For those new to retirement planning and investing, Morningstar and Vanguard provide valuable retirement information online in easily digestible articles, said Labelle. Schwab MoneyWise can help with financial literacy.
It’s important to have a long talk with the mirror and your loved ones about how much risk you’re comfortable taking.
If you’re completely risk averse, or want something that spins off a guaranteed amount in your later years, you might want to consider an annuity, said Stephen. But management fees can be high and the fine print can be confounding. It’s buyer beware.
“Annuities are ultimately a contract with that annuity company,” Stephen said. “If you’re signing on the dotted line, make sure you have a good understanding of it.”
Don’t be afraid to ask basic or probing questions, especially if you’re new to the contract language.
Start saving early — and keep going
Unforeseen events and expenses can get in the way, but whenever possible, financial planners say to start saving early in your working life and don’t quit when you’re close to retiring — or necessarily even during retirement.
“Money is a tool to get what you want out of life,” said Labelle. “For those looking to stop work and enjoy life in retirement, maybe they want to look at some of those big vacations and instead save for the long term.”
“The longer that someone is working, the less they need to save,” said Labelle. Someone who stops working at 70 may have to cover 10 to 15 years of living expenses, maybe more, he said. “The longer your retirement, the more you need.”
In general, and because of the shift from the pensions to 401(k)s, it’s extremely important to start contributing to a retirement account when you’re young.
“Time is an asset, just like anything else,” said Stephen.
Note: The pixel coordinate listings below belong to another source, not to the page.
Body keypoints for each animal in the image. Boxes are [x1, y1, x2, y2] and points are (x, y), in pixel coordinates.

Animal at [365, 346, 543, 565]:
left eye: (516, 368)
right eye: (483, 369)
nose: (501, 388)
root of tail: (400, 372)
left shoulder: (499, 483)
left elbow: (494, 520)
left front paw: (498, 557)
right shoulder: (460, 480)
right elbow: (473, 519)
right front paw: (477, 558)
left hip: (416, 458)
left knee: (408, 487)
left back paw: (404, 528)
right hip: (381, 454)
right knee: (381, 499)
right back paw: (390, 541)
“The earlier you start, the less work you’ll have to do, and the more the market will do for you,” said Mark Levesque, a certified financial planner and independent branch leader at Charles Schwab in Nashua.
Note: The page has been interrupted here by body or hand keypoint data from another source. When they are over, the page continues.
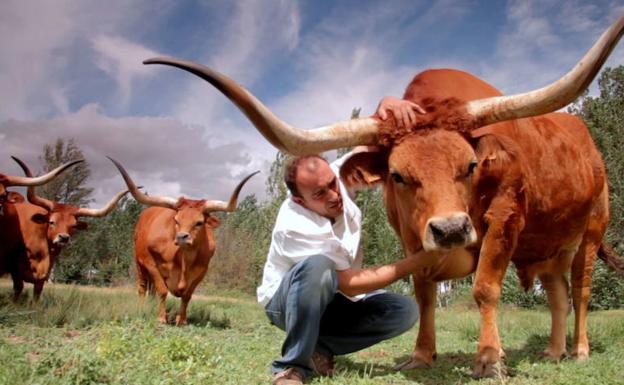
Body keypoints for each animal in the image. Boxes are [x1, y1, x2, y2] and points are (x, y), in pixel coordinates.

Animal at [108, 156, 258, 324]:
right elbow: (162, 291)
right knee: (142, 287)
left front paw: (182, 320)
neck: (184, 258)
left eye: (199, 222)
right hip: (139, 263)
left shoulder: (201, 272)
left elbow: (187, 296)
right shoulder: (151, 264)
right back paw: (143, 308)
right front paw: (161, 318)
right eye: (176, 220)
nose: (181, 237)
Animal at [141, 15, 624, 376]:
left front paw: (489, 359)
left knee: (580, 292)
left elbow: (485, 288)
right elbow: (424, 292)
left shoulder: (504, 219)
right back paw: (554, 351)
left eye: (470, 165)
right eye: (397, 175)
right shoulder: (411, 235)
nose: (451, 230)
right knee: (558, 293)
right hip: (549, 247)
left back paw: (579, 351)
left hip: (591, 230)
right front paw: (423, 355)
401(k) plans differ between employers. The contribution percentage typically ratchets up over time, until a match of 10% is reached. But that may not be enough to fully fund your retirement, even with Social Security.
Labelle, like most financial advisers, believes in holding an investment mix of stocks and bonds, including some with higher risk, which have greater returns and more potential to beat inflation.
Going into retirement, it’s important to scrutinize your expenses.
Your plan “ultimately comes down to cash flow, what’s coming in and going out. If you’re making the decision to stop working, it’s important to know how much money you need and how much you can safely withdraw” from your retirement accounts and still have enough left to generate future income, Stephen said.
“In times like these, it makes sense to look at how long your horizon is. If you’re 65, look at 20 years. If you’re 75, it’s time to move into safer investments. The big risk is how long you’re going to live,” said Labelle. You need a balance between stocks and bonds in order to balance risk.
Take a look at the long haul
People planning for retirement often forget that expenses such as college tuition and mortgage payments will disappear or shrink substantially. And that frees up cash for investing.
Later-stage investing depends on the level of risk you’re willing and able to tolerate, which differs between individuals, their ages, personalities and financial wherewithal.
For someone with a 25-year investment horizon, a portfolio of only low-risk investments can hold back necessary growth, financial planners warn.
Spending is your biggest lever. What’s essential and what is not?
When folks head into retirement, and “the less flexible their spending is, the more we might reduce their stock risk,” Labelle said. “While we take a little off, it’s important to remember they’re also planning for decades ahead.
“You want to keep that in mind when you’re watching what you’re doing, rather than watching the daily ups and downs of the market,” he said.